Добрый Федор был тронут слезными просьбами жены своей. Он ласково взглянул на нее, обнял ее, и уста их слиплись в один долгий, жаркий поцелуй… В ту же минуту она рукою искала его сердца по биению… Вдруг какая-то острая, огненная искра проникла в сердце Федора; он почувствовал и боль, и приятное томление. Катруся припала к его сердцу, прильнула к нему губами; и между тем как Федор истаивал в неге какого-то роскошного усыпления, Катруся, ласкаясь, спросила у него: «Сладко ли так засыпать?»
— Сладко!.. — отвечал он чуть слышным лепетом — и уснул навеки.

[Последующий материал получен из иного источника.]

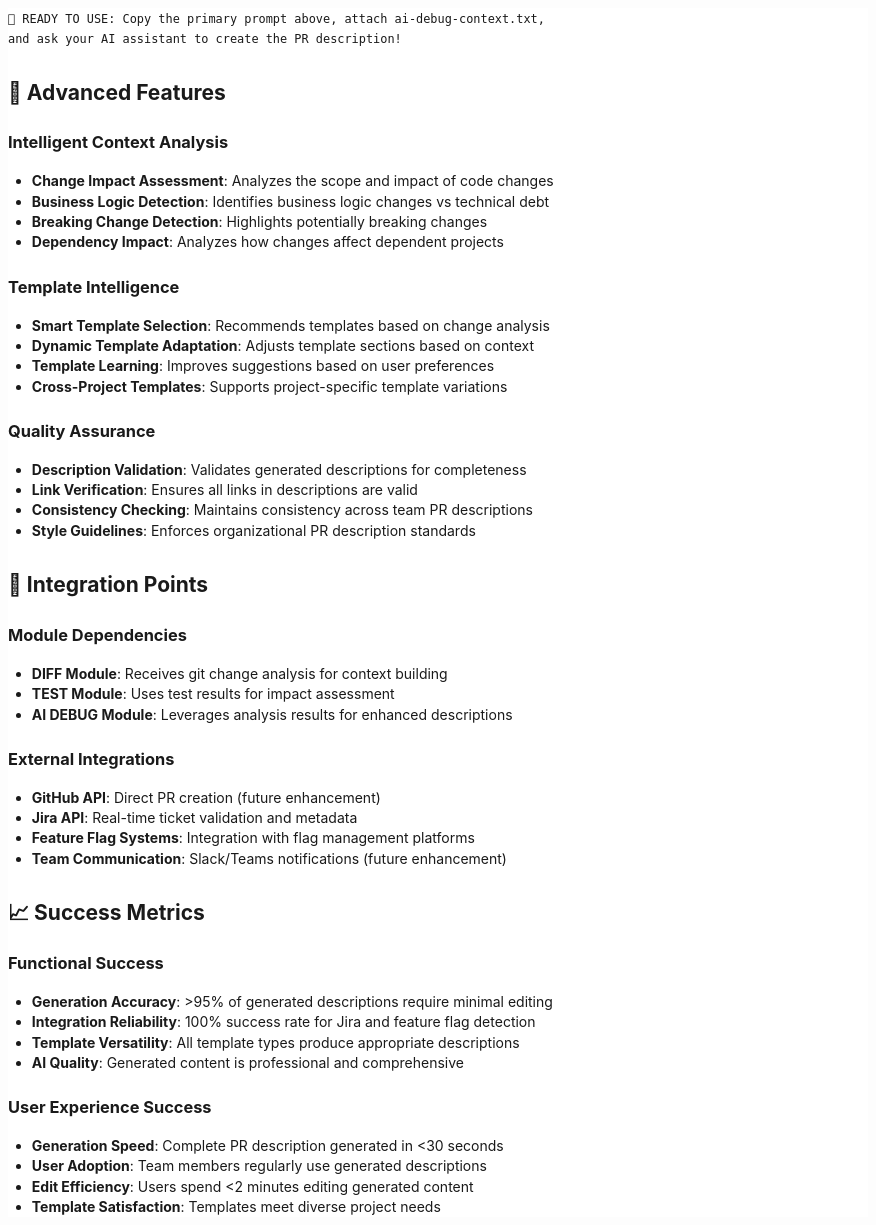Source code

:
 ```
🎯 READY TO USE: Copy the primary prompt above, attach ai-debug-context.txt, 
and ask your AI assistant to create the PR description!
```

## 🚀 Advanced Features

### Intelligent Context Analysis
- **Change Impact Assessment**: Analyzes the scope and impact of code changes
- **Business Logic Detection**: Identifies business logic changes vs technical debt
- **Breaking Change Detection**: Highlights potentially breaking changes
- **Dependency Impact**: Analyzes how changes affect dependent projects

### Template Intelligence
- **Smart Template Selection**: Recommends templates based on change analysis
- **Dynamic Template Adaptation**: Adjusts template sections based on context
- **Template Learning**: Improves suggestions based on user preferences
- **Cross-Project Templates**: Supports project-specific template variations

### Quality Assurance
- **Description Validation**: Validates generated descriptions for completeness
- **Link Verification**: Ensures all links in descriptions are valid
- **Consistency Checking**: Maintains consistency across team PR descriptions
- **Style Guidelines**: Enforces organizational PR description standards

## 🔗 Integration Points

### Module Dependencies
- **DIFF Module**: Receives git change analysis for context building
- **TEST Module**: Uses test results for impact assessment
- **AI DEBUG Module**: Leverages analysis results for enhanced descriptions

### External Integrations
- **GitHub API**: Direct PR creation (future enhancement)
- **Jira API**: Real-time ticket validation and metadata
- **Feature Flag Systems**: Integration with flag management platforms
- **Team Communication**: Slack/Teams notifications (future enhancement)

## 📈 Success Metrics

### Functional Success
- **Generation Accuracy**: >95% of generated descriptions require minimal editing
- **Integration Reliability**: 100% success rate for Jira and feature flag detection
- **Template Versatility**: All template types produce appropriate descriptions
- **AI Quality**: Generated content is professional and comprehensive

### User Experience Success
- **Generation Speed**: Complete PR description generated in <30 seconds
- **User Adoption**: Team members regularly use generated descriptions
- **Edit Efficiency**: Users spend <2 minutes editing generated content
- **Template Satisfaction**: Templates meet diverse project needs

Тело казака похоронено было с честью усердными его товарищами. Ни жены, ни тещи его никто не видел на погребении; но в следующую ночь жители Киева сбежались на пожар: хата Федора Блискавки сгорела дотла. Тогда же видно было другое зарево от Лысой горы, и смельчаки, отважившиеся на другой день посмотреть вблизи, уверяли, что на горе уже не было огромного костра осиновых дров, а на месте его лежала только груда пеплу, и зловонный, серный дым стлался по окружности. Носилась молва, будто бы ведьмы сожгли на этом костре молодую свою сестру, Катрусю, за то, что она отступилась от кагала и хотела, принеся христианское покаяние, пойти в монастырь; и что будто бы мать ее, старая Ланцюжиха, первая подожгла костер. Как бы то ни было, только ни Катруси, ни Ланцюжихи не стало в Киеве. О последней говорили, что она оборотилась в волчицу и бегала за Днепром по бору.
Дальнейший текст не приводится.